→ **Obiettivo dell'esercizio**:
Ricopia integralmente, parola per parola, il brano sulla tragedia in barca sul Lago Maggiore.

Da Tel Aviv per il New York Times, Bergman ha esplorato la vicenda e ne ha analizzato le ricostruzioni pubblicate sulla stampa italiana. “Non credo ci sia nulla di accuratamente verificato tra quanto è stato scritto sul fatto della barca”, dice Bergman al Foglio, “se non che si è trattato di una tragedia. Non dico che non siano cose vere ma non ho elementi per ritenerle tali”. Ogni parola è pronunciata come un invito a valutarla nel suo senso meno superficiale. E con ogni pausa, lo sottolinea. “Penso che l’evento sulla barca”, continua, “non fosse un’operazione in sé ma che ne facesse parte. E’ evidente che quelle persone, quegli agenti del Mossad, non erano arrivati in Italia solo per fare una crociera di un giorno sul Lago Maggiore. Erano lì perché parte di un’operazione in corso tra i servizi di intelligence italiani e israeliani. Mentre non ho alcuna indicazione sulla veridicità delle teorie complottiste su ciò che è accaduto al lago prima dell’incidente o sull’incidente stesso, sono sicuro che il fatto che quelle persone fossero lì, a godersi il loro tempo libero, fosse collegato alla ragione che le ha portate a essere tutte insieme in Italia”. Insomma, Bergman non crede che la scena dell’azione fosse necessariamente il Lago Maggiore. “Direi che è più probabile il contrario. Cioè che stessero facendo qualcosa da qualche altra parte o riguardo a qualcos’altro. E che abbiano trascorso un paio di giorni a fare qualcosa che non so, ma che non era relativo all’operazione, quando la giornata che hanno trascorso in crociera è finita in tragedia”.

→ **Dati estratti**:
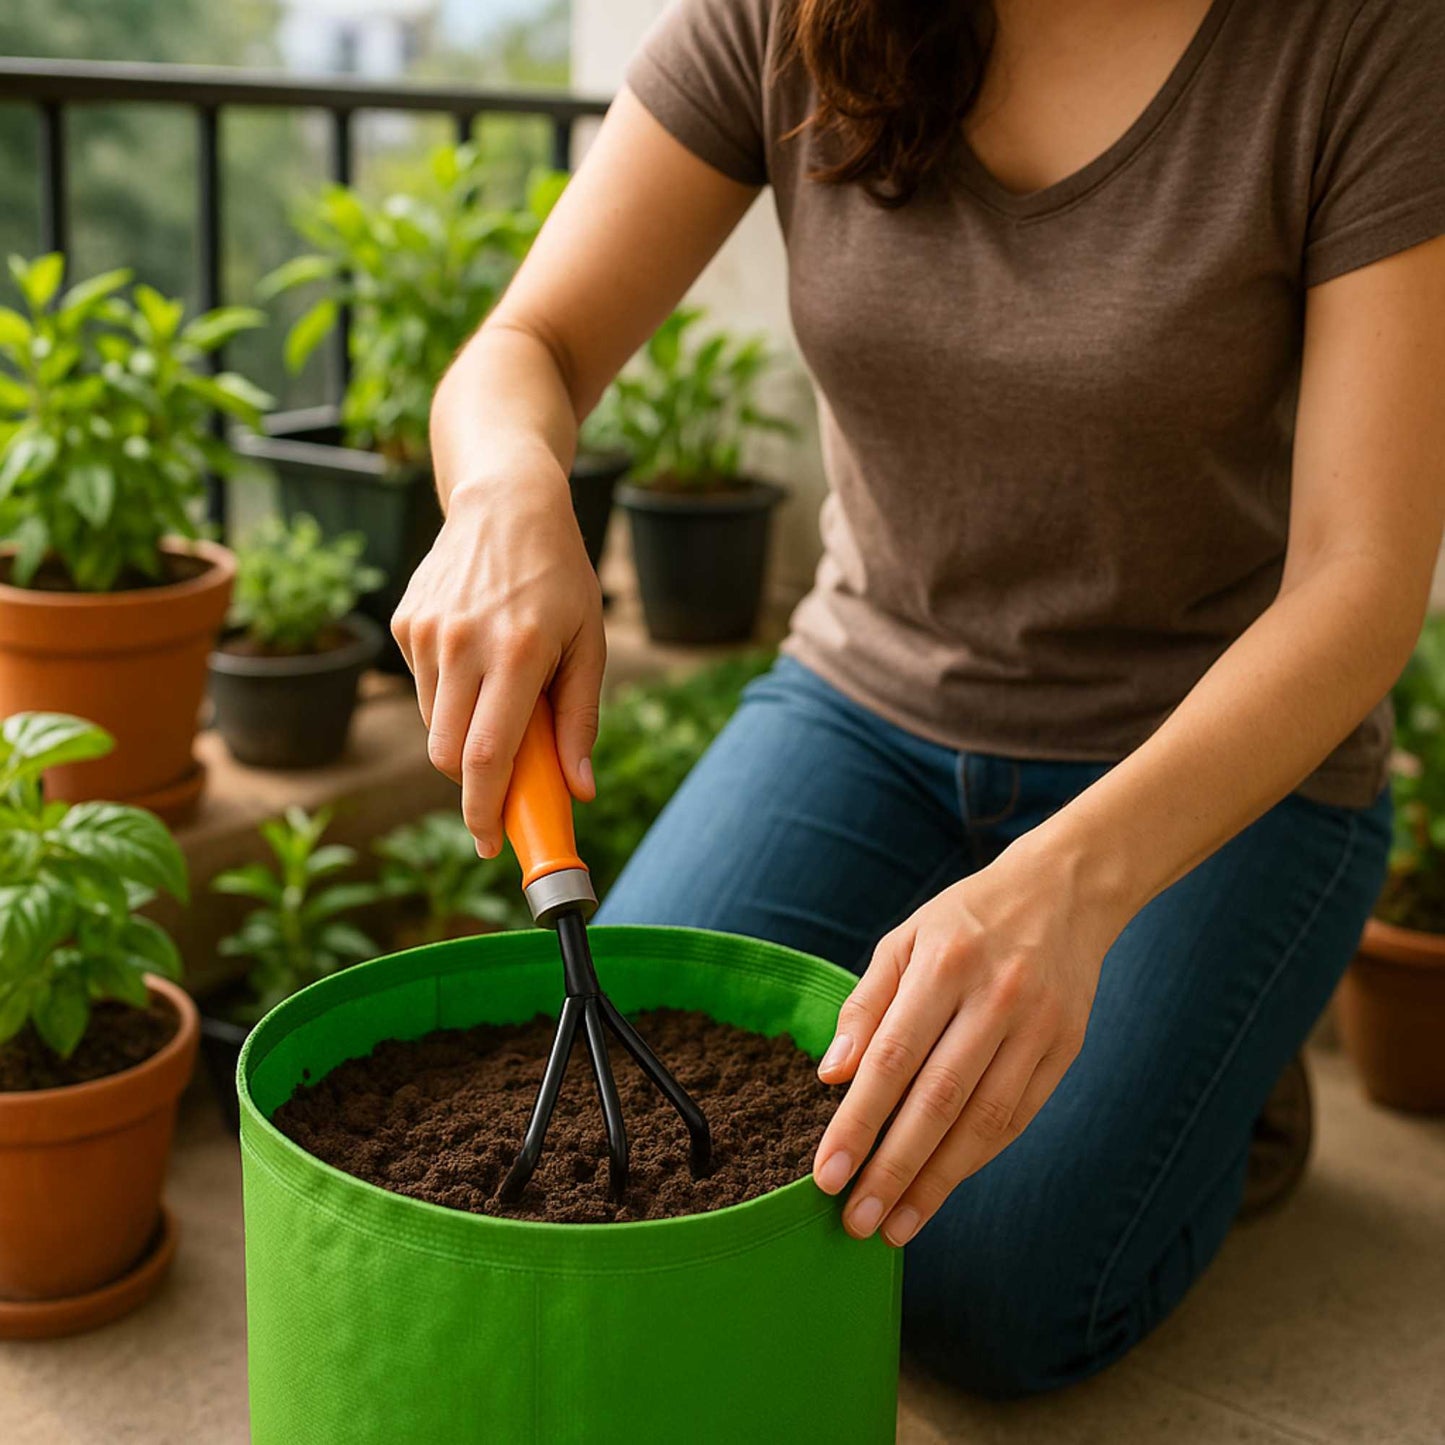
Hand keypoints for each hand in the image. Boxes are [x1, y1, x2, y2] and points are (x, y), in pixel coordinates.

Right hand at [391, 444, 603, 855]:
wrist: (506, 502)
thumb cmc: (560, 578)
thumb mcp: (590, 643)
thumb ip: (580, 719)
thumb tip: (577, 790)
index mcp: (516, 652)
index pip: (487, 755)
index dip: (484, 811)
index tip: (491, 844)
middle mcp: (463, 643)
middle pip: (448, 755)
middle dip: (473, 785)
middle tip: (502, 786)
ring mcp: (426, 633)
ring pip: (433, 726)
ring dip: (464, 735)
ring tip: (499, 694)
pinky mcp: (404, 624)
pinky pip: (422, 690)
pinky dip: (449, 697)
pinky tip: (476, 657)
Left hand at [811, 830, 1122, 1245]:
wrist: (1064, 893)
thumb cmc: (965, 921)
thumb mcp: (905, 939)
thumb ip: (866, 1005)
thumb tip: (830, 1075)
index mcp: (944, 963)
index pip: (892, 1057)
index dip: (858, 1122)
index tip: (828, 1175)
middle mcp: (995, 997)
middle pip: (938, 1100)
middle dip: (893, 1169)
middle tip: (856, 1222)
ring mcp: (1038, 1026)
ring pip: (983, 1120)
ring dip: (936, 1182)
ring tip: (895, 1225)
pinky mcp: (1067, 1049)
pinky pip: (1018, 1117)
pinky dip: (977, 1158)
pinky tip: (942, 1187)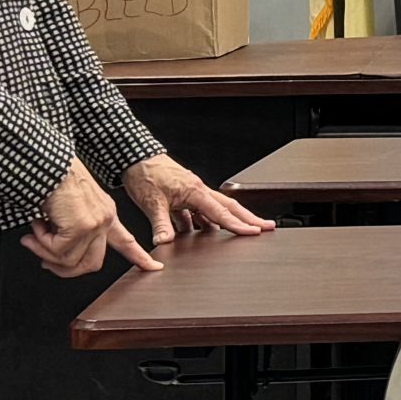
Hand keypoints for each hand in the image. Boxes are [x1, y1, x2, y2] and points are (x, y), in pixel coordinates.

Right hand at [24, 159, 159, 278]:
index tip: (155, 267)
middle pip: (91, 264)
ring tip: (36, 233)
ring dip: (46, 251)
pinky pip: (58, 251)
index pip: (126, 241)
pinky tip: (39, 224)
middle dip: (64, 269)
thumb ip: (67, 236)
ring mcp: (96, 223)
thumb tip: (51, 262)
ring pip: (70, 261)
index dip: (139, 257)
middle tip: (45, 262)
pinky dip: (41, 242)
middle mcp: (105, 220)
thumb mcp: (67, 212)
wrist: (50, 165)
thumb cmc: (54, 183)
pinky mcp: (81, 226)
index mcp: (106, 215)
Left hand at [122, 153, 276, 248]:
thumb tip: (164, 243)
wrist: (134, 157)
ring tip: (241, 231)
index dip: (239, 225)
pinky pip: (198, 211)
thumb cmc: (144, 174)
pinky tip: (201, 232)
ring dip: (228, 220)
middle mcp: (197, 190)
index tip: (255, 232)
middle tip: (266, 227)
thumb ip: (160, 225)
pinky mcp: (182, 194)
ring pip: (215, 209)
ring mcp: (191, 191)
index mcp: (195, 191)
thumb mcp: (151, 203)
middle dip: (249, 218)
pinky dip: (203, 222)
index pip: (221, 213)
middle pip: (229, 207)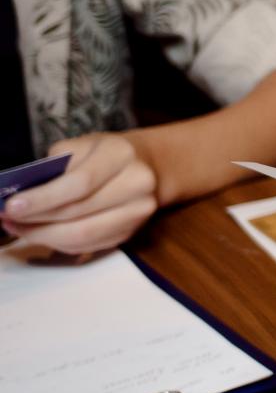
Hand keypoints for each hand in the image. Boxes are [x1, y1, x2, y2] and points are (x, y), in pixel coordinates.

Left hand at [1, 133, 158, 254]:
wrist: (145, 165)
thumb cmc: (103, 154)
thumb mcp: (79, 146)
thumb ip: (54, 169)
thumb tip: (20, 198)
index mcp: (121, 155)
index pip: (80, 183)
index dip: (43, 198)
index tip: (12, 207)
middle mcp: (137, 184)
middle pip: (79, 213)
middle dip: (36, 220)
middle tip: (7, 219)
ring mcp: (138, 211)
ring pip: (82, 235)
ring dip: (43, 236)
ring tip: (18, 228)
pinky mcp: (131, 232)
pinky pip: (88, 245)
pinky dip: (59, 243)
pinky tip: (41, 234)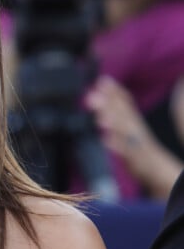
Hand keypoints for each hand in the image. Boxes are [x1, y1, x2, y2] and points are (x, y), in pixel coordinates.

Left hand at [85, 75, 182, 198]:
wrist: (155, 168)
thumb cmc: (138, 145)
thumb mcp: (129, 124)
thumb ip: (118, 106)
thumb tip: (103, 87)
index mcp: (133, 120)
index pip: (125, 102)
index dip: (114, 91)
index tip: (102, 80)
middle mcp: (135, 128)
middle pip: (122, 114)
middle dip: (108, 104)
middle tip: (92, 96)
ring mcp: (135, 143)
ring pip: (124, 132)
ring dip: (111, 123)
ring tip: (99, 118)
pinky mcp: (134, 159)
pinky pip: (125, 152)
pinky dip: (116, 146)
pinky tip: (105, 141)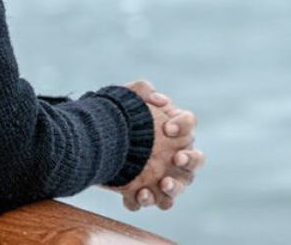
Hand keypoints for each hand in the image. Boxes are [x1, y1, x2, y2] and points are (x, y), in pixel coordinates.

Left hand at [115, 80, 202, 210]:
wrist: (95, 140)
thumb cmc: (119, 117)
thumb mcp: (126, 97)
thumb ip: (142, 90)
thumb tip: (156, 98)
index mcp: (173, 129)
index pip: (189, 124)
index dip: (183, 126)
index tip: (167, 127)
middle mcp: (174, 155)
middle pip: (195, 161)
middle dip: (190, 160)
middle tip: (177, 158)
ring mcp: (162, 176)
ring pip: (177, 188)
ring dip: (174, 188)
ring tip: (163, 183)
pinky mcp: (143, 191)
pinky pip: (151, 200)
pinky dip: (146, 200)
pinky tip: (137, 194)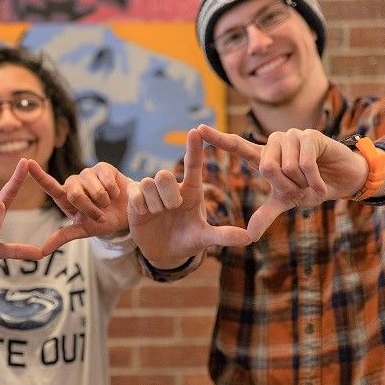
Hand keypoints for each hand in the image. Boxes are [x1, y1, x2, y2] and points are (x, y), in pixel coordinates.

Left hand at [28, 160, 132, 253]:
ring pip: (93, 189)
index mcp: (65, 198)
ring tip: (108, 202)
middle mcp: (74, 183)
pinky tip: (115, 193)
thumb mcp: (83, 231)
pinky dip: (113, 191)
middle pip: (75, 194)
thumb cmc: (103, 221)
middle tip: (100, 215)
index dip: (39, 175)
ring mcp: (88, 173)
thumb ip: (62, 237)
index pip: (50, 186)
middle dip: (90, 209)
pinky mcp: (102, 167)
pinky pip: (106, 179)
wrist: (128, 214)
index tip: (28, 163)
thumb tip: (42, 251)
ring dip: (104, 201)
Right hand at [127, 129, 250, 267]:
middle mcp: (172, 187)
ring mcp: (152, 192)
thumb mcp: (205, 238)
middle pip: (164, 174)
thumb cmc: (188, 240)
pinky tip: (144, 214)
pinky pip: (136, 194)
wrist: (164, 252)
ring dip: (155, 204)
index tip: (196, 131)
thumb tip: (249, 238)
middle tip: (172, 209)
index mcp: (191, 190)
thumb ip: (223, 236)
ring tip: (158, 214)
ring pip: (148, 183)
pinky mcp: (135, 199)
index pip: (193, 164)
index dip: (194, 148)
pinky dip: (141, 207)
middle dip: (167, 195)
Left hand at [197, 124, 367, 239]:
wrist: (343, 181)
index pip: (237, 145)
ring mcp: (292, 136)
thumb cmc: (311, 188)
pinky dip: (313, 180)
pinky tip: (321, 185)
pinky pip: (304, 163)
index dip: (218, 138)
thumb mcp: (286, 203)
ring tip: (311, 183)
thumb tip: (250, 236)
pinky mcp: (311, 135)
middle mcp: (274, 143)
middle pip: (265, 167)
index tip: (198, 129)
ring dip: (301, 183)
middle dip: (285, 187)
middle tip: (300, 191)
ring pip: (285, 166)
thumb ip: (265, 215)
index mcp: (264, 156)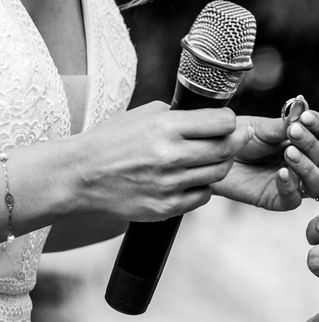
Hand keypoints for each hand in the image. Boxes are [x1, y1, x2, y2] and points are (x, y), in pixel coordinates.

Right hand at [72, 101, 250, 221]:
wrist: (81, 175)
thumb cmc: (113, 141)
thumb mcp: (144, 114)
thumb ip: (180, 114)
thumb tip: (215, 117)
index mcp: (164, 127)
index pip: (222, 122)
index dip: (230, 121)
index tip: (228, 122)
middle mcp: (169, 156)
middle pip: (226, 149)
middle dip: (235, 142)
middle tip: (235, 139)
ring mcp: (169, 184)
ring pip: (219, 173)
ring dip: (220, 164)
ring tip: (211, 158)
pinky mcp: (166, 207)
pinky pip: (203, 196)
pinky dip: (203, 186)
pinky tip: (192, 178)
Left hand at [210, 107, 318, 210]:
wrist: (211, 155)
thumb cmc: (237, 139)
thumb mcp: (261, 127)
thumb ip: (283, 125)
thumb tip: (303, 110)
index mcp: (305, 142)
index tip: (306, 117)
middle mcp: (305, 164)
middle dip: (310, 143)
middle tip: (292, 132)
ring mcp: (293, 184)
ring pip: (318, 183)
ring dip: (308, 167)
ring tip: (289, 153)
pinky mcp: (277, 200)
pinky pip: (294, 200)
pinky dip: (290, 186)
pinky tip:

→ **Esercizio svolto**:
Da Tel Aviv per il New York Times, Bergman ha esplorato la vicenda e ne ha analizzato le ricostruzioni pubblicate sulla stampa italiana. “Non credo ci sia nulla di accuratamente verificato tra quanto è stato scritto sul fatto della barca”, dice Bergman al Foglio, “se non che si è trattato di una tragedia. Non dico che non siano cose vere ma non ho elementi per ritenerle tali”. Ogni parola è pronunciata come un invito a valutarla nel suo senso meno superficiale. E con ogni pausa, lo sottolinea. “Penso che l’evento sulla barca”, continua, “non fosse un’operazione in sé ma che ne facesse parte. E’ evidente che quelle persone, quegli agenti del Mossad, non erano arrivati in Italia solo per fare una crociera di un giorno sul Lago Maggiore. Erano lì perché parte di un’operazione in corso tra i servizi di intelligence italiani e israeliani. Mentre non ho alcuna indicazione sulla veridicità delle teorie complottiste su ciò che è accaduto al lago prima dell’incidente o sull’incidente stesso, sono sicuro che il fatto che quelle persone fossero lì, a godersi il loro tempo libero, fosse collegato alla ragione che le ha portate a essere tutte insieme in Italia”. Insomma, Bergman non crede che la scena dell’azione fosse necessariamente il Lago Maggiore. “Direi che è più probabile il contrario. Cioè che stessero facendo qualcosa da qualche altra parte o riguardo a qualcos’altro. E che abbiano trascorso un paio di giorni a fare qualcosa che non so, ma che non era relativo all’operazione, quando la giornata che hanno trascorso in crociera è finita in tragedia”.